In the Reverse World, Shaymin opens a portal, dragging Zero back to the world of reality. Zero's ship crashes into the glacier, as Dawn's Buneary and Swinub freeze the ship, causing Zero to lose all of the data about Giratina's abilities. Giratina restores the damage caused by Zero, and gives Ash a ride back to the world of reality. It then leaves on its own to track down Dialga. Shaymin and the others of its kind perform flower bearing, before migrating. During the end credits, Newton rescues and reconciles with Zero who is then arrested, whilst Ash, Dawn, and Brock send bouquets of flowers to their respective families as an expression of gratitude.

== Cast ==
=== Main cast ===

| Character | Japanese | English |
|---|---|---|
| Ash | Rica Matsumoto | Sarah Natochenny |
| Dawn | Megumi Toyoguchi | Emily Bauer |
| Brock | Yuji Ueda | Bill Rogers |
| Newton Graceland | Koichi Yamadera | Marc Thompson |
| Zero | Shido Nakamura | Parker Anderson |
| James | Shinichiro Miki | Billy Beach |
| Jessie | Megumi Hayashibara | Michele Knotz |
| Layla | Akina Minami | Amy Palant |
| Magnezone | Golgo Matsumoto | Bill Rogers |
| Meowth | Inuko Inuyama | Billy Beach |
| Mousse | Red Yoshida | Tom Wayland |
| Pikachu | Ikue Otani |  |
| Shaymin | Vanilla Yamazaki | Amy Palant |
| Regigigas | Yukito Soma |  |
| Infi | Shoko Nakagawa | Bella Hudson |
| Narrator | Unsho Ishizuka | Rodger Parsons |

== Release ==
=== Theatrical run ===
The film was released in Japan on July 19, 2008, by Toho.

=== Broadcast airing ===
Pokémon: Giratina & the Sky Warrior was aired in United States on February 13, 2009, on Cartoon Network.

=== Home media ===
This was the first Pokémon film to be distributed by Universal Studios Home Entertainment in North America. It was also the first anime film that Universal has ever distributed in the country. The home media rights holders for the Pokémon anime, Viz Media would later re-release the film on July 7, 2015, with Warner Home Video acting as the distributor. Universal Studios Home Entertainment also released the film in several European countries, including the United Kingdom. Then it was later re-released by Manga Entertainment in the UK on May 21, 2018, as part of the Diamond and Pearl 4 film collection.

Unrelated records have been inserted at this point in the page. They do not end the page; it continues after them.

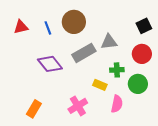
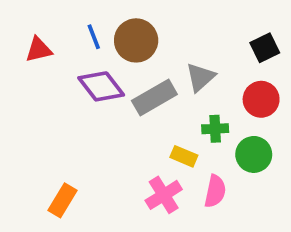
blue line: (48, 28) -> (94, 37), moved
gray triangle: (109, 42) -> (200, 77), turned -36
purple diamond: (50, 64) -> (101, 86), moved
pink cross: (78, 106) -> (164, 195), moved

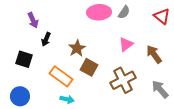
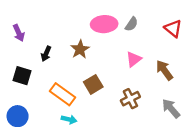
purple arrow: (33, 20) -> (19, 33), moved
brown star: (77, 48) -> (80, 49), moved
brown square: (89, 67) -> (93, 84), turned 30
brown cross: (123, 80) -> (130, 99), size x0.7

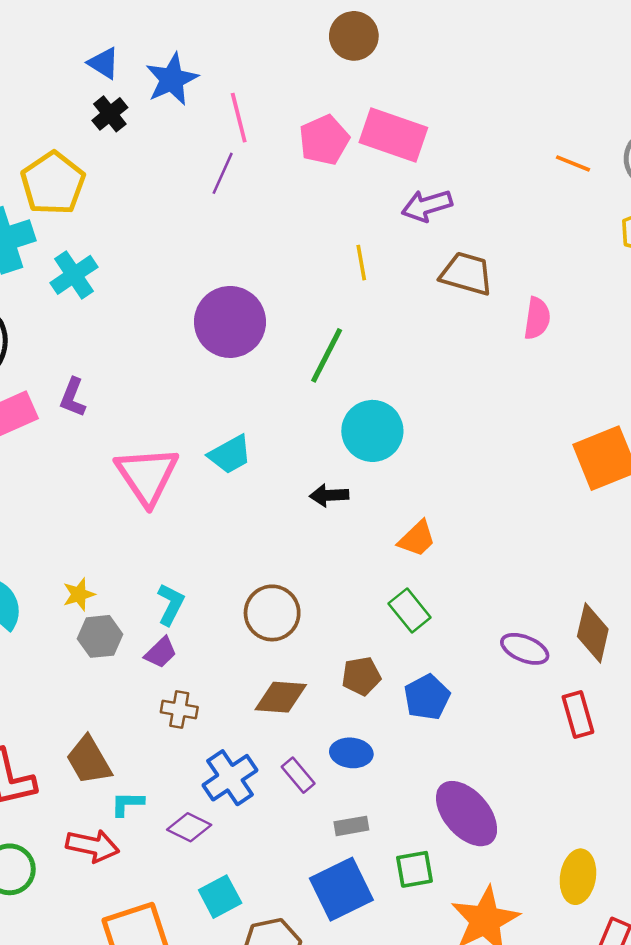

It was later re-released again separately by Manga UK on April 15, 2019.

== Reception ==
=== Box office ===
It took the second Japanese box office, beaten by Ponyo on the Cliff by the Sea during the July 19–20 weekend, when Giratina to Sora no Hanataba: Shaymin saw 982,000 viewers spending ¥1,018,770,000 ($9,463,400) to see the film. It eventually raked in just 10% less than the previous year's film, Pokémon: The Rise of Darkrai.

=== Critical reception ===
Pokémon: Giratina & the Sky Warrior got generally positive reviews. Kidzworld gave it a positive review saying that "In summary, it's a fine movie, and definitely worth watching, whether you're a fan of Pokemon or not".